Report Alleges Egyptian Authorities Is Caked Mining Cryptocurrencies on Citizens' Devices


An investigation by The Citizen laboratory has found evidence that Egyptian authorities are mining cryptocurrencies on citizen's laptops and computers.

Using Internet scanning the researchers found deep packet inspection middleboxes on Telecom Egypt connections. The researchers suggest this was done in order to extract revenue.

The report also identified the same malicious system being used in Turkey to inject citizen's devices with spyware. Both Egypt and Turkey have been increasingly authoritarian in recent decades, breaching multiple human rights obligations. Reporters Without Borders ranked Egypt 161st from 180 currencies in its 2017 World Press Freedom Index and 800 people have been sentenced to death since 2013.

Following an extensive evaluation, the group was able to track the network injections from both Egypt and Turkey to Sandvine PacketLogic devices — an American-based firm that sold the Turkish system as part of a $6,000,000 contract. At the time the deal caused a prominent member of the company to resign in protest.

Attitudes to cryptocurrency are divided from the highly spiritual Egypt. Earlier this year Egypt's foremost religious leader called for a blockchain ban, saying that Bitcoin was prohibited under Sharia law.

Whilst some authorities in Egypt are against the technology, the attackers are likely earning considerable amounts of money. A report from Talos earlier this month, a leading cyber security intelligence company, estimates that malicious mining could be netting attackers over $100m annually.   The report estimated that each infected device can generate about 28 cents a day. With 2000 apparatus that adds around $568 per day and $200,000 a year. It is likely however that the nation-wide system uncovered could have many many more devices infected — causing much higher profits.

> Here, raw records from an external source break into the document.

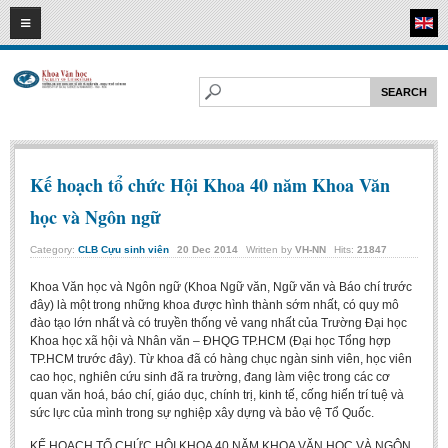
08
08
2026
HOME
ABOUT FL
Faculty of Literature
Departments
Kế hoạch tổ chức Hội Khoa 40 năm Khoa Văn
Department of Vietnamese Literature
học và Ngôn ngữ
Department of Literary Theory and Criticism
Category:
CLB Cựu sinh viên
20
Dec
2014
Written by
VH-NN
Hits:
21847
Department of Foreign Literatures and Comparative Literature
Khoa Văn học và Ngôn ngữ (Khoa Ngữ văn, Ngữ văn và Báo chí trước
Department of Sinology-Nom Studies
đây) là một trong những khoa được hình thành sớm nhất, có quy mô
đào tạo lớn nhất và có truyền thống vẻ vang nhất của Trường Đại học
Department of Arts Studies
Khoa học xã hội và Nhân văn – ĐHQG TP.HCM (Đại học Tổng hợp
Center of Sinology and Nom Studies
TP.HCM trước đây). Từ khoa đã có hàng chục ngàn sinh viên, học viên
cao học, nghiên cứu sinh đã ra trường, đang làm việc trong các cơ
Images - Events
quan văn hoá, báo chí, giáo dục, chính trị, kinh tế, cống hiến trí tuệ và
sức lực của mình trong sự nghiệp xây dựng và bảo vệ Tổ Quốc.
ACADEMIC
KẾ HOẠCH TỔ CHỨC HỘI KHOA 40 NĂM KHOA VĂN HỌC VÀ NGÔN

This sort of attack has grown hugely in recent years, with malware research labs alleging that over 1.5 million devices have been affected. Website owners have deployed the technology as an alternative to ad-hosting. However, the principal use has been by hackers that slip the system onto internet users without them knowing.

The news of Egypt and Turkey's use of this software comes as a reminder not only of the shaky human rights situation in these countries but of state-sanctioned spying globally. As we progress through 2018, the world wide web is increasingly becoming less of a tool to connect citizens and more a weapon to spy on them.